La sociologue s’appuie aussi sur l’exemple des dispositifs publics mis en place pour les personnes âgées. Ces dispositifs oublient une chose importante : majoritairement, les personnes âgées sont des femmes qui vivent seules, contrairement aux hommes qui vivent le plus souvent en couple. Le temps est donc aussi genré. Il en va de même pour l’espace public. Les hommes ne se comportent pas de la même façon dans l’espace urbain que les femmes.
Les inégalités s’ancrent dans les comportements de la vie quotidienne. Les politiques publiques doivent avoir une approche transversale, dans toute la société il y a du genre. D’ailleurs, les collectivités locales sont employeuses de femmes, ce sont même les premières.
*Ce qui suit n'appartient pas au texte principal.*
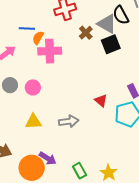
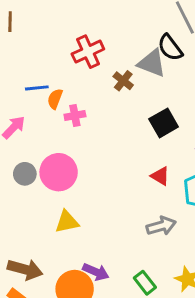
black square: (111, 44) -> (164, 123), moved
pink cross: (50, 51) -> (75, 115), size x0.6
pink circle: (33, 87) -> (59, 172), size x1.6
gray arrow: (69, 121) -> (161, 226), moved

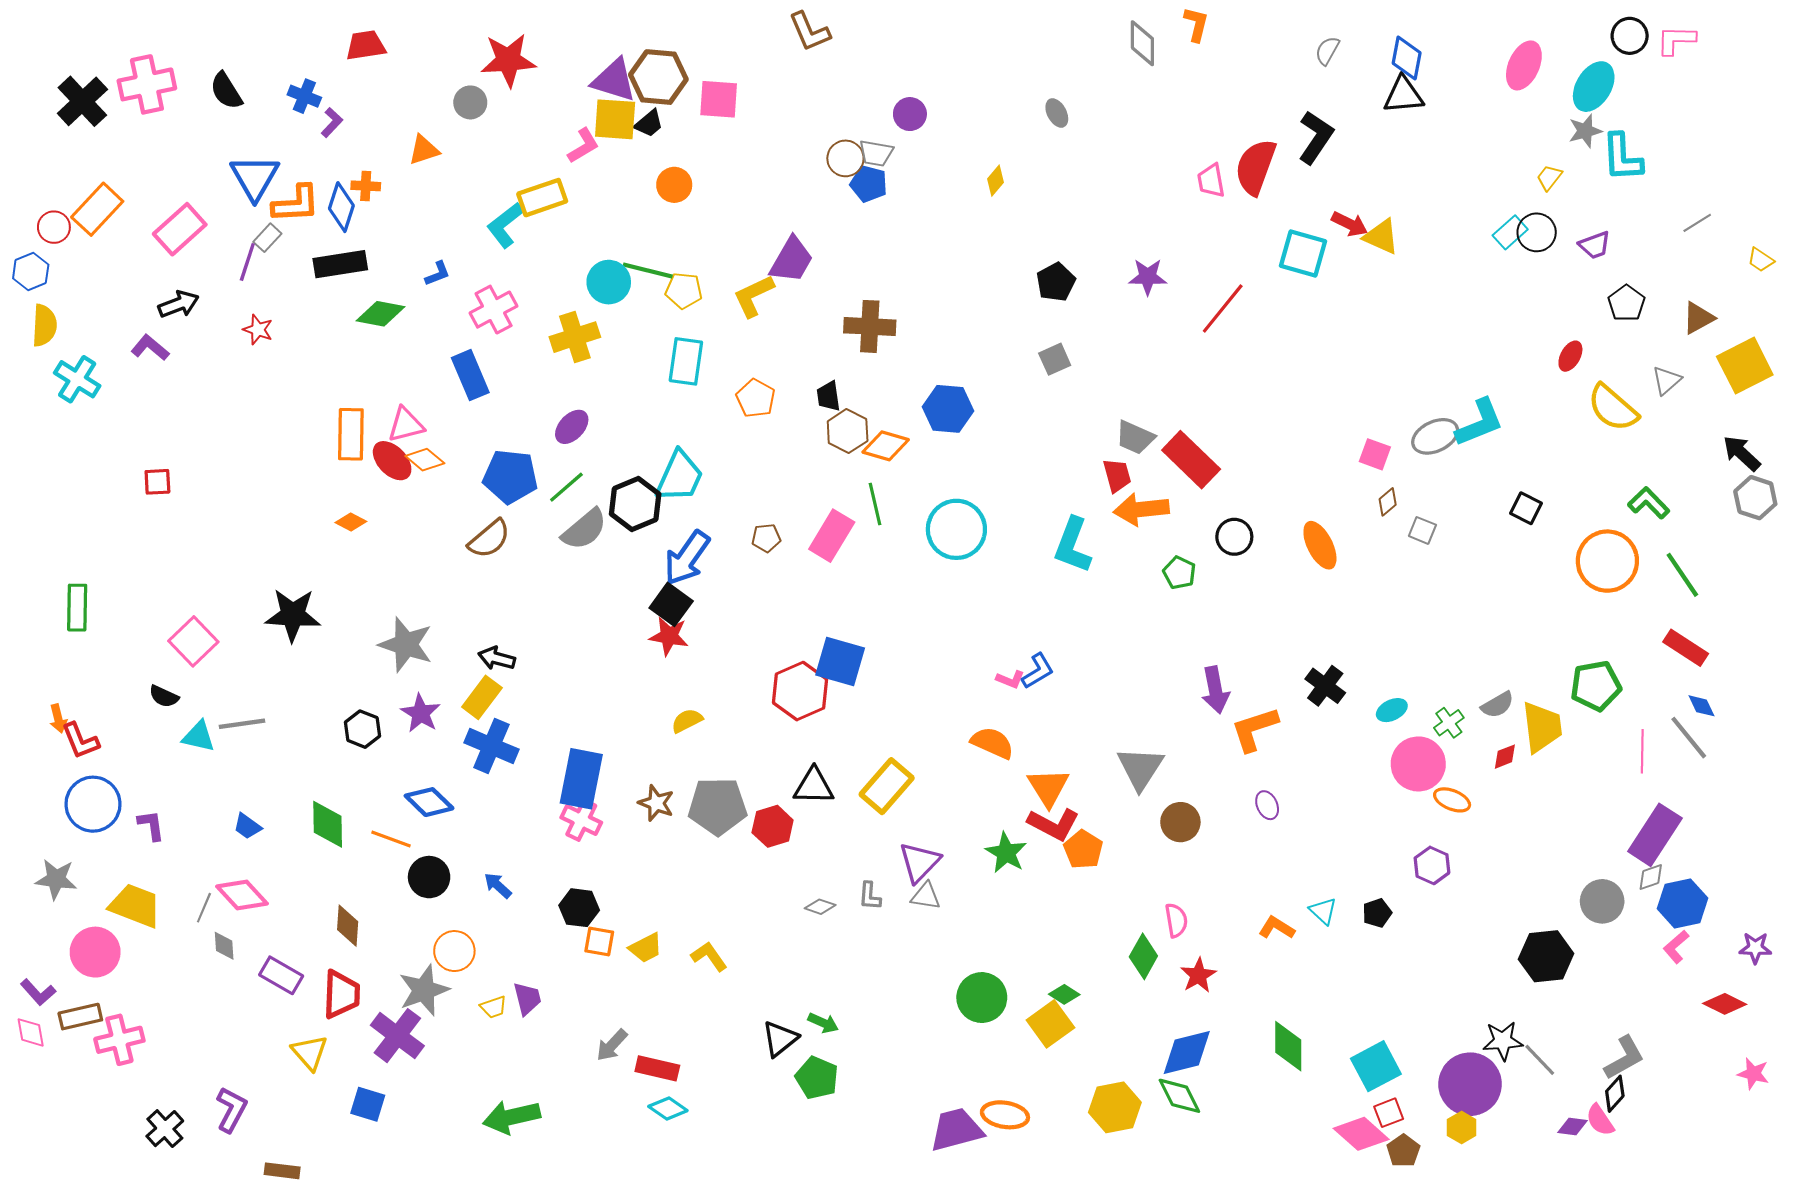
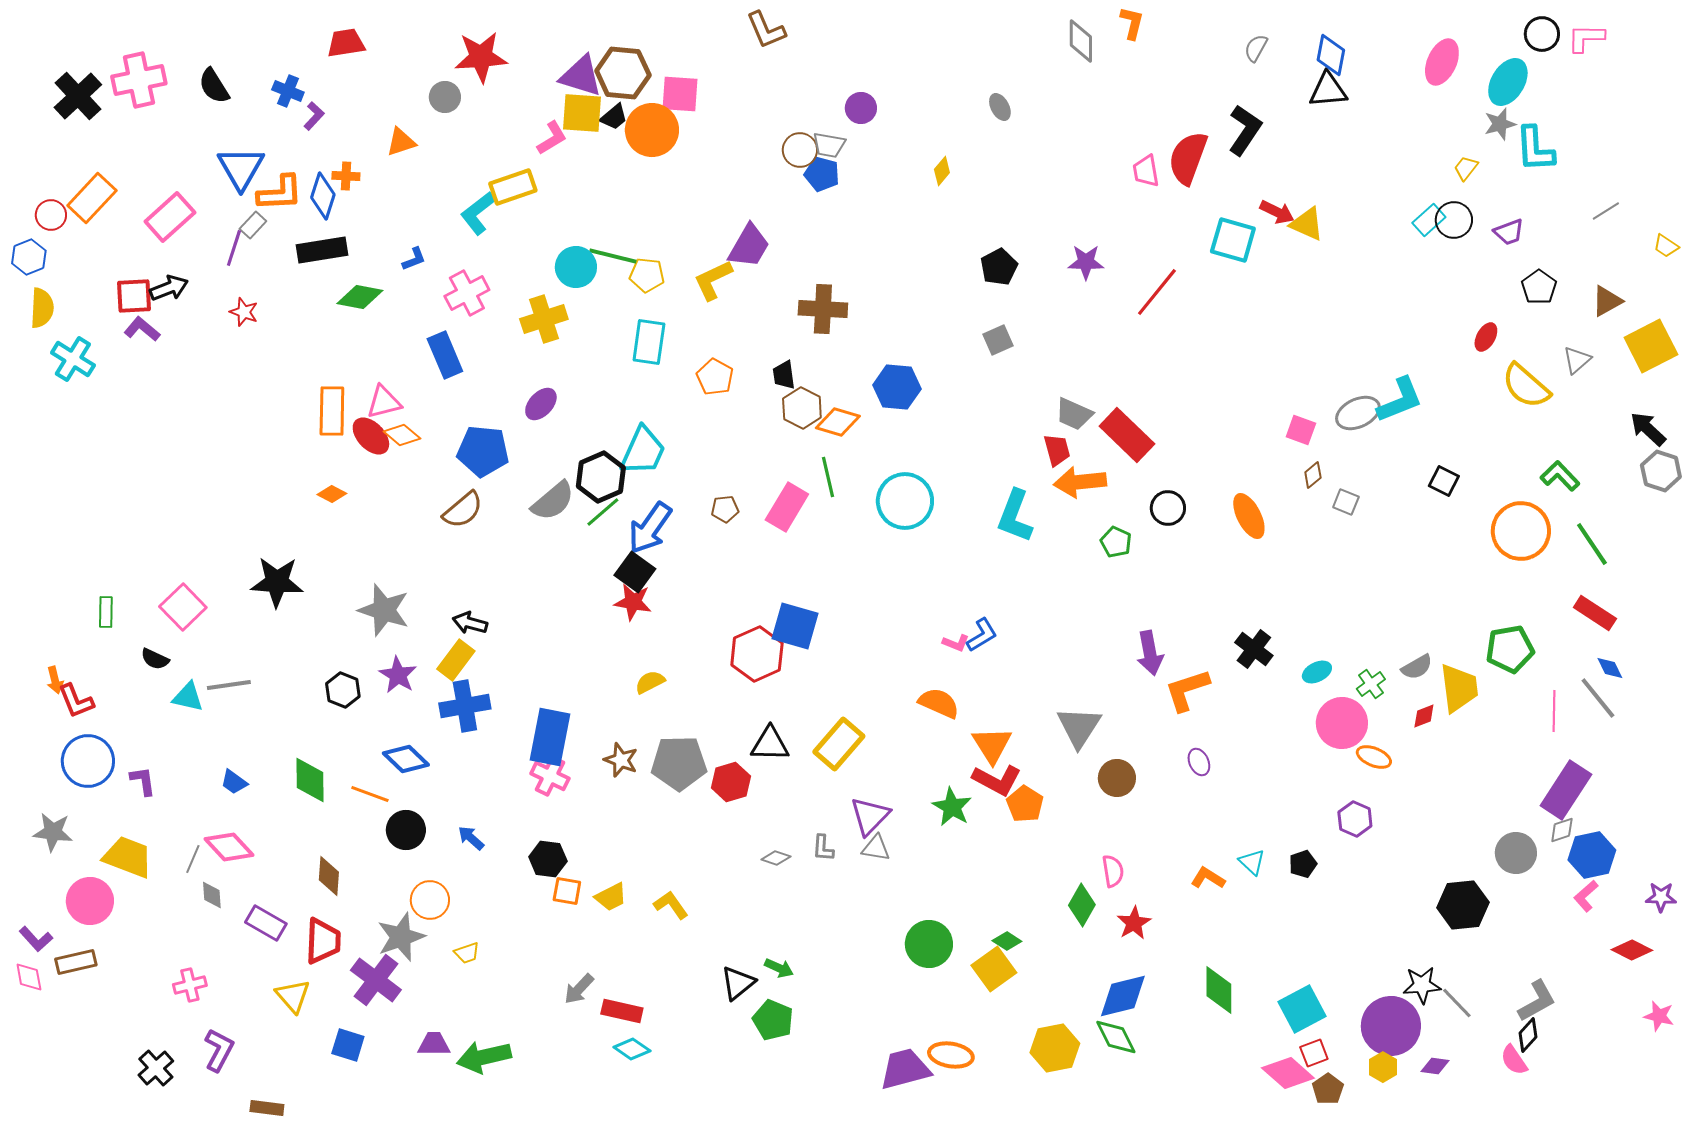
orange circle: (674, 185) -> (652, 130), moved, size x1.6
red square: (157, 482) -> (134, 296), moved, size x1.4
green line: (566, 487) -> (603, 512), moved
green rectangle: (77, 608) -> (106, 612), moved, size x0.7
blue cross: (491, 746) -> (465, 706), turned -33
purple trapezoid: (527, 999) -> (434, 1044), moved, turned -76
pink cross: (119, 1040) -> (190, 985), moved, size x0.7
purple diamond: (1573, 1126) -> (1435, 1066), moved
Il y a donc beaucoup encore à observer en matière d’inégalitéEs.[2]
[1] Pour prolonger les réflexions, trois ateliers se dérouleront entre décembre 2014 et février 2015. Sont annoncés : le 5 décembre 2014, atelier « Relations filles/garçons » ; 20 janvier 2015, « Emploi, précarité» ; 3 février 2015, « Femmes dans la vie locale ». Ces ateliers participatifs devraient intervenir dans la mise en œuvre d’un plan ÉgalitéE. A leur issue, seront annoncés la mise en place d’un Conseil nantais de l’égalité femmes/hommes (rentrée 2015) et un plan d’actions, dévoilés à l’occasion de la Journée internationale pour les droits des femmes, le 8 mars.
[2]Nous ajoutons que, malgré des avancées en matière législatif (la loi cadre contre les violences d’août 2014), le choix politique de la disparition d’un Ministère des droits des femmes pour un secrétariat d’Etat a aussi réduit les moyens pour lutter contre les inégalitéEs. Le Secrétariat d’Etat n’a plus de mission interministérielle (transversalité des politiques), et reçoit désormais un budget 25 millions, contre 241 millions pour le défunt Ministère.